Experts say there are hundreds of factors that go into how auto insurers set premiums, including state laws, claims history in the state, the individual company and the policyholder's characteristics, such as age, location and driving record.

But Florida insurance agent Kristofer Kirchen, president of Advanced Insurance Managers, an agency in Tampa, says several factors could contribute to savings being lower in Florida.

For example, he says, Florida has a high number of uninsured drivers, which makes it more likely an insurer will have to cover a collision loss, he says.

Also, Florida doesn't have uninsured motorist-property damage coverage; the cost of that coverage is built into the collision premium, he says.

Should you raise your auto insurance deductible?

There are many factors to consider when deciding whether to increase your deductible to save money, experts say. Here are six tips.

1. Look at your finances.

"You need to think: What can I afford to pay out of pocket?" Passmore says. "For some people that might be $100. For others, it might be $1,000. 

2. Crunch the numbers.

Sit down with an independent agent and figure out how much you'd actually save in certain scenarios, recommends Troy Thompson, an independent agent and principle of Pinnacle Insurance Agency of Minnesota.

For example, if raising your deductible from $500 to $1,000 would save you $500 a year, then you'd make up the cost of the deductible in one year. "If you didn't get into an accident that year, you'd be making money on the deal," he says.

3. Consider other factors.

There are many variables to look at when deciding on a deductible, experts say. For example, the lower the value of your car, the lower your collision deductible should be -- if you decide to carry collision coverage at all, Thompson says.

For example, a consumer with a car worth $1,000 should consider going as low as $100 for their deductible, he says. That's because, if your car is totaled, you'll receive only the retail value of your car minus the deductible, he says.

4. Think about each deductible individually.

Some agents recommend setting different deductibles on your collision insurance and comprehensive insurance. For example, Kirchen generally recommends carrying a lower deductible on comprehensive insurance because it represents a smaller part of the total cost of the premium, so raising that deductible won't save you much.

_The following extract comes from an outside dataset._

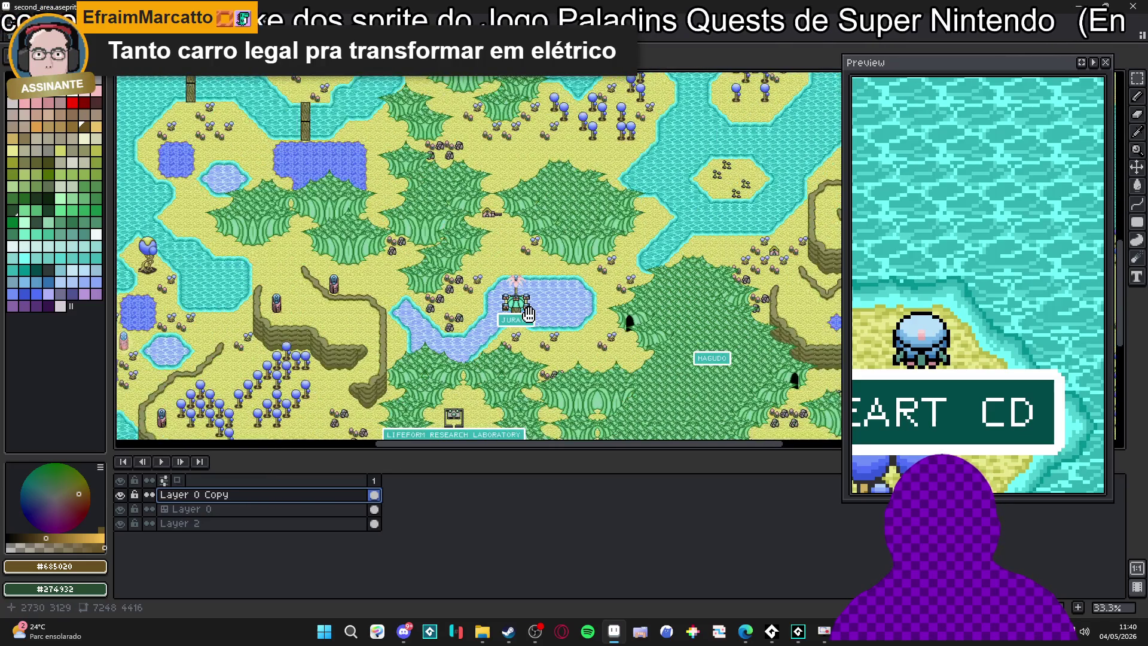
left_click_drag(528, 312, 556, 178)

5. Beware of vanishing deductibles.

Many companies offer "vanishing deductibles," in which your deductible is reduced each year that you don't have an accident. But watch out: You typically pay extra in premiums to get the vanishing deductible, Thompson says.

"I don't recommend it," he says. "It's kind of a gimmick insurance companies use to make you think you're saving money."

6. Bank your savings.

If you do raise your deductible, it's smart to put your premium savings into a savings account until you reach the amount of your deductible.

"That way, you'll have that money when you need it," Thompson says.

View the press release here.

Methodology:

insuranceQuotes.com and Quadrant Information Services calculated rates using the data from the largest carriers in each state.  The averages are based on a married and employed 45-year-old female who drives 12,000 miles per year with policy limits of $100,000 for injury liability for one person and $300,000 for all injuries.   Collision and comprehensive coverage policies were rated with the following deductibles: $250, $500, $1000, and $2000.  The hypothetical driver has a clean driving record and good credit.